Use these rules for the first few sessions:
- Supervise at first. Watch how your cat bites, holds, and breaks down the stick before deciding whether it can stay out.
- Choose cat-specific products. Do not hand over random yard sticks, treated wood, craft sticks, skewers, or wood from unknown plants.
- Remove loose wraps. Raffia, rope, sisal, string, and dangling trim can become ingestion risks for cats that chew aggressively.
- Stop if chunks come off. A cat that bites off swallowable pieces needs a different toy type.
- Keep water available. Some cats drool heavily or get very excited around silvervine.
- Use a short session. Ten to fifteen minutes is enough for most cats, especially when you are still learning their reaction.

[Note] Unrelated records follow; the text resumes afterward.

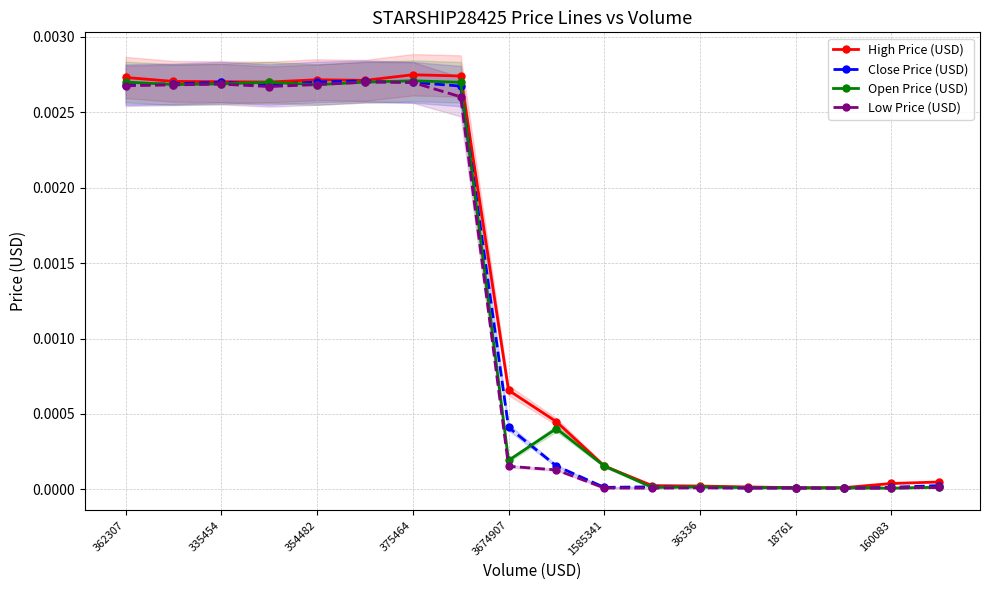

At 11, list the series in order from largest to smallest.

High Price (USD), Close Price (USD), Open Price (USD), Low Price (USD)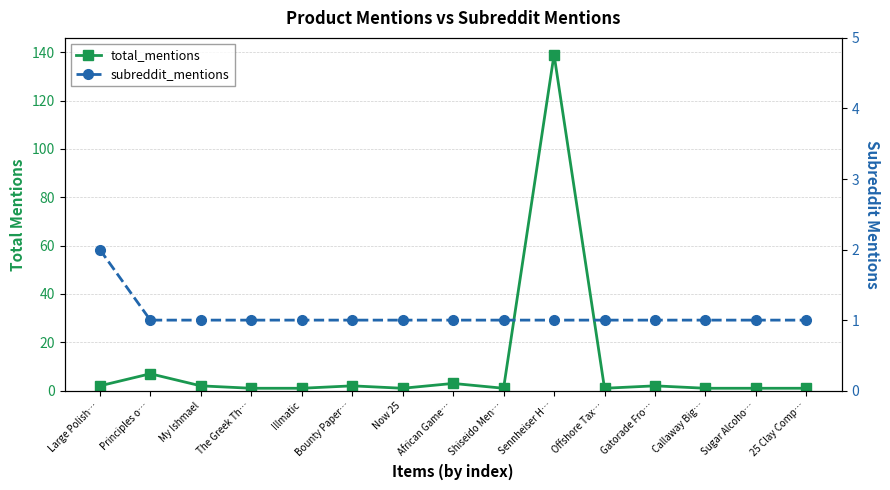

What value does the total_mentions series have at Now 25?

1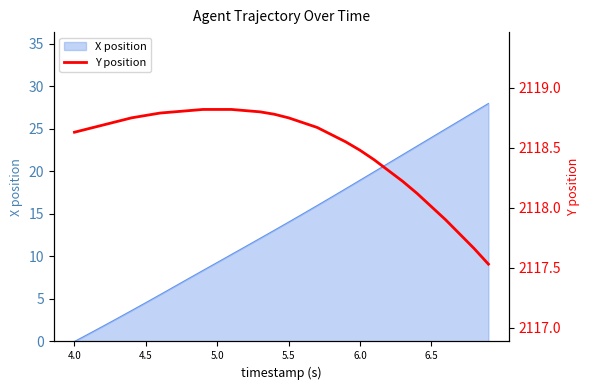

What is the change in value from 9 to 23?

-0.6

Cornell Feline Health Center’s safe toy guidance warns owners to avoid small pieces and linear parts such as feathers and string that may detach and be swallowed. The same logic applies to chew-stick bundles: the stick may be the point, but the extras can be the hazard.

What Current Product Pages Usually Miss
Search results for cat chew sticks lean heavily toward marketplaces and product listings. Those pages are useful for seeing what exists, but they often blur together three very different cats: the gentle sniffer, the bored chewer, and the destructive cat that crushes toys. Those cats need different rules.

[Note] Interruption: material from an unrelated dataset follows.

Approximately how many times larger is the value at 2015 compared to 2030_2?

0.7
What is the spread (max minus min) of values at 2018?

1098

Most product pages also overstate dental value. Chewing a stick may rub some tooth surfaces, but it does not clean every tooth, reach below the gumline, remove established tartar, or diagnose mouth pain. If your cat has bad breath, red gums, loose teeth, drooling, pawing at the mouth, dropping food, or chewing on one side, that is a veterinary dental issue, not a reason to buy a bigger bundle of sticks.
A better buying decision starts with your cat’s failure mode. If the stick stays mostly intact and your cat rubs, licks, and briefly gnaws it, it may be a good enrichment item. If the stick splinters, the cat swallows bark, or the wrapped parts unravel, retire it immediately.